‘Get Up! Stand Up! Show Up!’: How NIAF is showing Sydney the way

It is a place where art and stories are exchanged, where buyers can meet remote artists. Best of all, it is where you can buy art that is being sold ethically.’ Writer Christopher Raja was here discussing twenty-five years of the ‘Desert Mob’ exhibition and marketplace at Alice Springs’s Araluen Arts Centre in 2015, but this pursuit of a meaningful and sustainable platform for First Nations culture has become the aspiring template for all Aboriginal and Torres Strait Islander art fairs across the country. 
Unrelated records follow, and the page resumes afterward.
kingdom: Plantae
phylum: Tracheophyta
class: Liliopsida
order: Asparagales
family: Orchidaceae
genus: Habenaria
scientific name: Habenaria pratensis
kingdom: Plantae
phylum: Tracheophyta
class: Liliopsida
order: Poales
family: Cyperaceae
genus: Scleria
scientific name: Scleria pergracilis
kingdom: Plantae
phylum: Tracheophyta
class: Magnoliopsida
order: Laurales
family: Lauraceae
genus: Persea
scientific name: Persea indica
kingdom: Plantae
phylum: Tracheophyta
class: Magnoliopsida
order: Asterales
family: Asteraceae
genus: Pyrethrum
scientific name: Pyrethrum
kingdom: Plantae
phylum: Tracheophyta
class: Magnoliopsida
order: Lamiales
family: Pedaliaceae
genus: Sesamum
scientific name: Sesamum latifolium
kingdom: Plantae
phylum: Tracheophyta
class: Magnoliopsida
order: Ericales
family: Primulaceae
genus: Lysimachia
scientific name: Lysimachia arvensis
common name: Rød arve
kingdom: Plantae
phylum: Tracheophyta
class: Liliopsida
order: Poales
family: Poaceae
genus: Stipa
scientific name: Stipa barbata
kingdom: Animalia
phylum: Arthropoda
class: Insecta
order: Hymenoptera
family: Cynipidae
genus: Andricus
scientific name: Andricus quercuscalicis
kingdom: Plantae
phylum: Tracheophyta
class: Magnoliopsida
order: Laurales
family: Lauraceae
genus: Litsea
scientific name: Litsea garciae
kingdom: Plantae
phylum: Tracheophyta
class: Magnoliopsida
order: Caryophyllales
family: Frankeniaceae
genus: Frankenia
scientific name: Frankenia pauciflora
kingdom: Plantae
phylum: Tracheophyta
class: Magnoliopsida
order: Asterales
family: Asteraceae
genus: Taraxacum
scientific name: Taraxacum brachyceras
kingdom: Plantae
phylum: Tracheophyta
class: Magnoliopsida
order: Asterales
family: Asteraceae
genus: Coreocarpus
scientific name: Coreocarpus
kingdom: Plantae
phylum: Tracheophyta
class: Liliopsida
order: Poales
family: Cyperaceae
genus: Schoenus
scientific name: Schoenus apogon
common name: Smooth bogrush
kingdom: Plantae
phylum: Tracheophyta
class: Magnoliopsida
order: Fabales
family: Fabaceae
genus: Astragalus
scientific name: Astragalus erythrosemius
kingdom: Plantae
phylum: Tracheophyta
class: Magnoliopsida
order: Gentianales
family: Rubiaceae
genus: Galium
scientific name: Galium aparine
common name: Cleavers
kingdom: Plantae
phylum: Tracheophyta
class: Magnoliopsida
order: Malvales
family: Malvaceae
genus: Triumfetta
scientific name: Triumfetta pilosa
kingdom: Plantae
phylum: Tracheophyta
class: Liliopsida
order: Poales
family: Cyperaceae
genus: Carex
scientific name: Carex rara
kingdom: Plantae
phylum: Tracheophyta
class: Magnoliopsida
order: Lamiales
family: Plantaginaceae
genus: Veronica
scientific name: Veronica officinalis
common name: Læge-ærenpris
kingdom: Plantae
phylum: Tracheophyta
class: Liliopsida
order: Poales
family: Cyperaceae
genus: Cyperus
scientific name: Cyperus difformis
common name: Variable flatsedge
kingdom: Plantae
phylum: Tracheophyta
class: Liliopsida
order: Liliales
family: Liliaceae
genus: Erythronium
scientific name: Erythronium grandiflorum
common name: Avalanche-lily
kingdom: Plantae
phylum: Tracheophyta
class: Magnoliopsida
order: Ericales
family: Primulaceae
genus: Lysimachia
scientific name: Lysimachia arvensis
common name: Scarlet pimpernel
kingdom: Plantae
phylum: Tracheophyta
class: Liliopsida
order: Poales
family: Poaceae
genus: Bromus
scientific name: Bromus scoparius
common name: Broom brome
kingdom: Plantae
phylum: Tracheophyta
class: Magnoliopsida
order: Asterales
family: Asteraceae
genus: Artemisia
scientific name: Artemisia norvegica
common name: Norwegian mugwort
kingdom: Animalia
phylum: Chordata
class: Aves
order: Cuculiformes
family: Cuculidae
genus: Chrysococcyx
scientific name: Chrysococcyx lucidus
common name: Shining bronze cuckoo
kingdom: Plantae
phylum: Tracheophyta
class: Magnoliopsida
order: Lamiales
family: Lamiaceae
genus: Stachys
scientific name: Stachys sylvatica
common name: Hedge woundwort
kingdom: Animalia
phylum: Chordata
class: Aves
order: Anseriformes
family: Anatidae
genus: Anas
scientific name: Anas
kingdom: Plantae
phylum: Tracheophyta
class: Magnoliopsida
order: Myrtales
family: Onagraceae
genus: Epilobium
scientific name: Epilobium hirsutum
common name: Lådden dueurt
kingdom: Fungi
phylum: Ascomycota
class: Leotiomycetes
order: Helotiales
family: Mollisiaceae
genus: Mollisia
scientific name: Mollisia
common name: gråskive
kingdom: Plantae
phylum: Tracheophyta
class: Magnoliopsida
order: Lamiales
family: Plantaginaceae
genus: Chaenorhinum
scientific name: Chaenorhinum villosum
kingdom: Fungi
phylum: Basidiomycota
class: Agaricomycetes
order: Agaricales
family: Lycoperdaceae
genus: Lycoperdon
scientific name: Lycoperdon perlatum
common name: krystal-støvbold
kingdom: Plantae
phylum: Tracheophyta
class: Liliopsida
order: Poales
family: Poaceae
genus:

‘Desert Mob’ has spawned a variety of marketplaces in the decades since, each inflected with their own particular sense of character and place: for instance, the Darwin Aboriginal Art Fair, established in 2007, has more recently introduced fashion parades; while the Cairns Indigenous Art Fair, begun in 2009, this year extends to a night of stand-up comedy. The newest offspring is the National Indigenous Art Fair (NIAF) which, since 2018, has been presenting a more intimate taste of First Nations culture (showcasing the work of around 30 art centres and collectives compared to over 70 in Darwin), but on prime Sydney real estate.  

Held at the Overseas Passenger Terminal in the Rocks on the eve of this year’s NAIDOC Week, NIAF is also the first physical Indigenous fair since a series of lockdowns closed off Australia’s remote art centres in 2020. Embracing NAIDOC’s theme of ‘Get Up! Stand Up! Show Up!’, this year’s edition of NIAF imparts the art experience with holistic public programming that includes a communal weaving circle and culinary demonstrations from Indigenous chef Matt Atkins (Malyangapa and Barkindji Wiimpitja) and outfit Mirritya Mundya (Ngarrigu). 

‘We might be a tiny organisation sitting in La Perouse,’ says Peter Cooley, the Bidjigal CEO of First Hand Solutions that runs the fair along with the local Blak Markets, ‘but our reach goes right across the most remote communities in Australia. For some, the art centre is the only opportunity economically and for employment in those communities, and it is an absolute pleasure for us to be able to support those guys and bring them to Sydney – the biggest market in Australia.’ 

Cooley was speaking at the launch of ‘Heart in Art’, a NIAF satellite exhibition at the harbourside Woollahra Gallery at Redleaf that mixes classic desert painting from the APY Art Centre Collective with extraordinary pandanus weavings and stringybark works from Bula’bula Arts at Ramingining, showing how the best Aboriginal art can easily upstage any Sydney water view. ‘I hope it goes on for a while,’ said Cooley of First Hand’s art project, ‘and it just gets bigger and bigger.’ 

Michael Fitzgerald, Sydney  

The National Indigenous Art Fair is at the Overseas Passenger Terminal, Sydney, from 2–3 July 2022; ‘Heart in Art’ is on display at Woollahra Gallery at Redleaf until 10 July.